Scontri generazionali nel romanzo
dell’Ottocento
In Papà Goriot (1834), uno dei romanzi più celebri di Honoré de Balzac (immagine a fianco), il padre rappresenta invece la vittima, oggetto di una vera e propria spoliazione materiale messa in atto dalle figlie, alle quali lui è disposto a dare tutto. Il suo è l’amore smisurato di un genitore, che però, proprio per questo eccesso di affetto, finisce per sbagliare: “viziando” all’eccesso, come si direbbe oggi, le figlie, che lo ripagano con l’indifferenza e il disprezzo.
Simile sarà la fine di Mastro-don Gesualdo, il protagonista dell’omonimo romanzo (1889) di Giovanni Verga: il manovale diventato signore a forza di sacrifici, la cui figlia, Isabella, si vergogna di lui per le sue umili origini. È memorabile, per la sua amarezza, la scena finale del libro, che descrive la morte di Gesualdo, relegato in una stanza del palazzo nobiliare, abbandonato dalla figlia e schernito dai servitori.

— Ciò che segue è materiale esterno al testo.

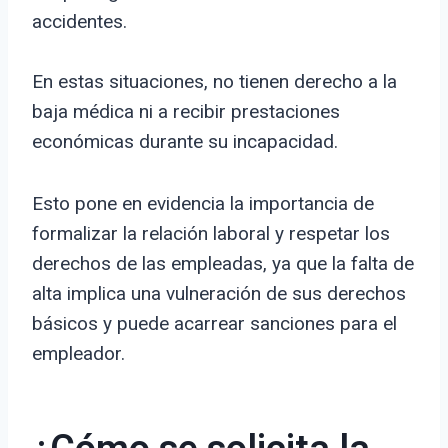
accidentes.
En estas situaciones, no tienen derecho a la
baja médica ni a recibir prestaciones
económicas durante su incapacidad.
Esto pone en evidencia la importancia de
formalizar la relación laboral y respetar los
derechos de las empleadas, ya que la falta de
alta implica una vulneración de sus derechos
básicos y puede acarrear sanciones para el
empleador.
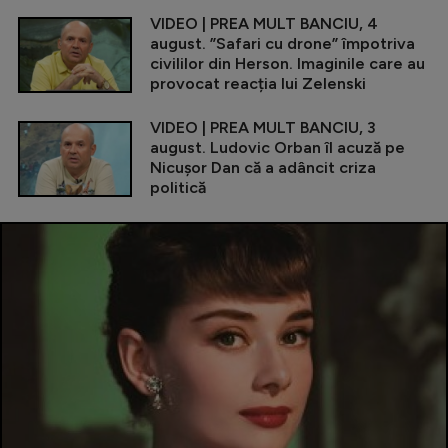
VIDEO | PREA MULT BANCIU, 4
august. ”Safari cu drone” împotriva
civililor din Herson. Imaginile care au
provocat reacția lui Zelenski
VIDEO | PREA MULT BANCIU, 3
august. Ludovic Orban îl acuză pe
Nicușor Dan că a adâncit criza
politică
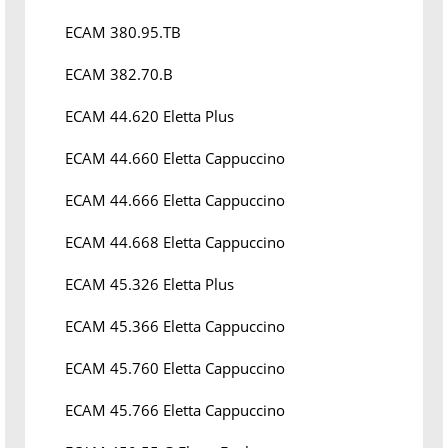
ECAM 380.95.TB
ECAM 382.70.B
ECAM 44.620 Eletta Plus
ECAM 44.660 Eletta Cappuccino
ECAM 44.666 Eletta Cappuccino
ECAM 44.668 Eletta Cappuccino
ECAM 45.326 Eletta Plus
ECAM 45.366 Eletta Cappuccino
ECAM 45.760 Eletta Cappuccino
ECAM 45.766 Eletta Cappuccino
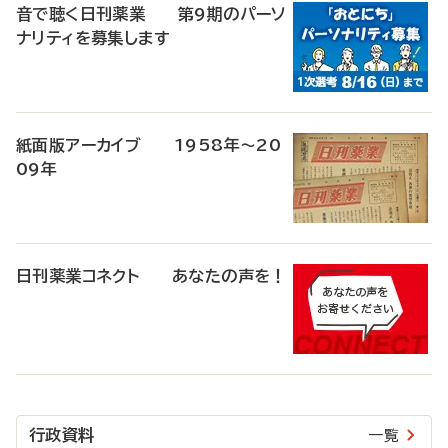
音で聴く日刊薬業 第9期のパーソ
ナリティを募集します
紙面版アーカイブ 1958年～20
09年
日刊薬業コネクト あなたの声を！
行政資料
一覧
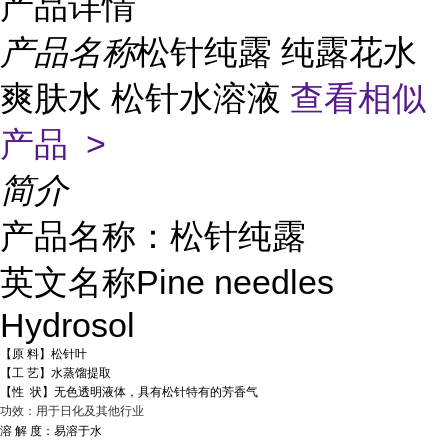
产品详情
产品名称
松针纯露 纯露花水
爽肤水 松针水溶液
查看相似
产品 >
简介
产品名称：松针纯露
英文名称Pine needles
Hydrosol
【原 料】松针叶
【工 艺】水蒸馏提取
【性 状】无色透明液体，具有松针特有的芳香气
功效：用于日化及其他行业
溶 解 度：易溶于水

Una conflittualità tra padri e figli di portata generazionale è quella messa a fuoco dal russo Ivan S. Turgenev nel romanzo Padri e figli (1862), dove ai padri aristocratici, tradizionalisti e idealisti, si contrappongono i figli democratici, innovatori, materialisti e nichilisti: il termine stesso “nichilismo” fu coniato proprio da Turgenev in questo stesso romanzo per descrivere l’atteggiamento filosofico (la negazione di ogni valore positivo) dei giovani russi degli anni Sessanta del XIX secolo.